At the beginning of June the Marine Corps issued a forcewide message in recognition of lesbian, gay, bisexual, and transgender pride month.

“During the month, we take the opportunity to recognize our LGBT Service Members and reflect upon the past,” the MARADMIN message states.

The message comes as the military nears the 10th anniversary of the repeal of Don’t Ask, Don’t Tell ― a policy that eased the restriction on gay and lesbian service members, but required them to hide their sexual orientation or risk being kicked out of the military.

In December 2010 President Barack Obama signed into law the repeal of Don’t Ask, Don’t Tell, and in September 2011 service members no longer faced discharge based on their sexual orientation.

The direction to celebrate the Corps’ growing diversity came into the spotlight Monday when the Facebook page for Marine Corps Recruit Depot Parris Island, South Carolina, posted a picture to honor pride month and LGBT Marines.

The post attracted attention, and as of Tuesday afternoon had more than 1,800 comments and 1,500 shares.

While many of the comments supported the post and repeal of Don’t Ask, Don’t Tell, other commenters saw the post as an attack on religious freedom and a negative sign of the direction of the Marine Corps.

Those comments were met by responses from Chief Warrant Officer Bobby Yarbrough, a communications officer for the recruit depot, who fiercely defended the Corps’ stance on pride month and the diversity brought by LGBT Marines.

“The don’t ask don’t tell worked just fine,” one of the Facebook commenters said.

“I would imagine all the LGBT that was kicked out of the service would disagree,” Yarbrough replied. “No heterosexuals were kicked out due to sexuality. The policy was terrible and needed to go away.”

More than 13,600 service members were kicked out of the military for their sexuality under the Don’t Ask, Don’t Tell policy, according to the MARADMIN.

Another commenter said the post was “totally against my morals and beliefs” and said the Corps is succumbing to “influences that do not belong.”

Yarbrough replied: “No one is asking you do anything but accept them as themselves.”

A spokesman for Headquarters Marine Corps did not comment on everything posted by the chief warrant officer, but did say most of Yarbrough’s replies matched with the Corps’ values.

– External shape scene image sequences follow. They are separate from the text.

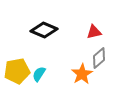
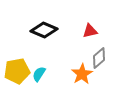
red triangle: moved 4 px left, 1 px up
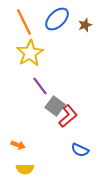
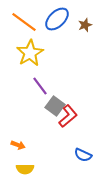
orange line: rotated 28 degrees counterclockwise
blue semicircle: moved 3 px right, 5 px down
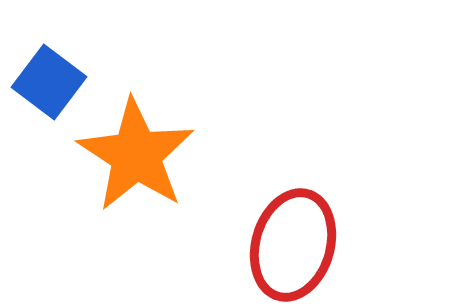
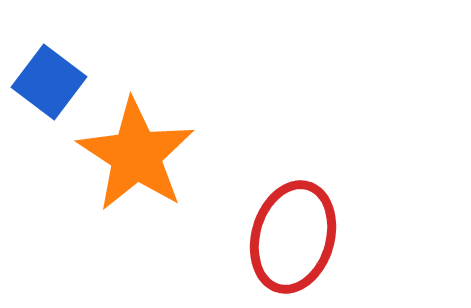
red ellipse: moved 8 px up
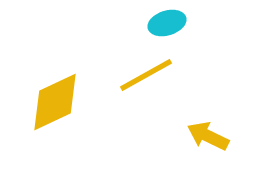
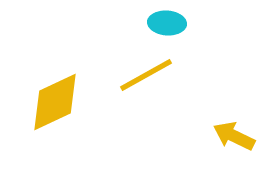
cyan ellipse: rotated 21 degrees clockwise
yellow arrow: moved 26 px right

“Although social media management policies vary between commands, much of the dialogue on this post shows the command responding directly to statements that are not in line with Marine Corps values or current policy,” Capt. Joseph Butterfield told Marine Corps Times in an email Tuesday.

“Muting or deleting negative comments allows certain thought processes to go unchallenged,” Butterfield added. “Social media is a two-way communication tool that allows us to engage multiple audiences directly, and sometimes that means disagreeing with members of an audience.”

One comment from Yarbrough did raise eyebrows in the Pentagon, however.

Butterfield said Headquarters Marine Corps would be reaching out Yarbrough’s command about his use of black socks in his utility uniform.

“This is assuming the drill instructors don’t talk to him first,” he said.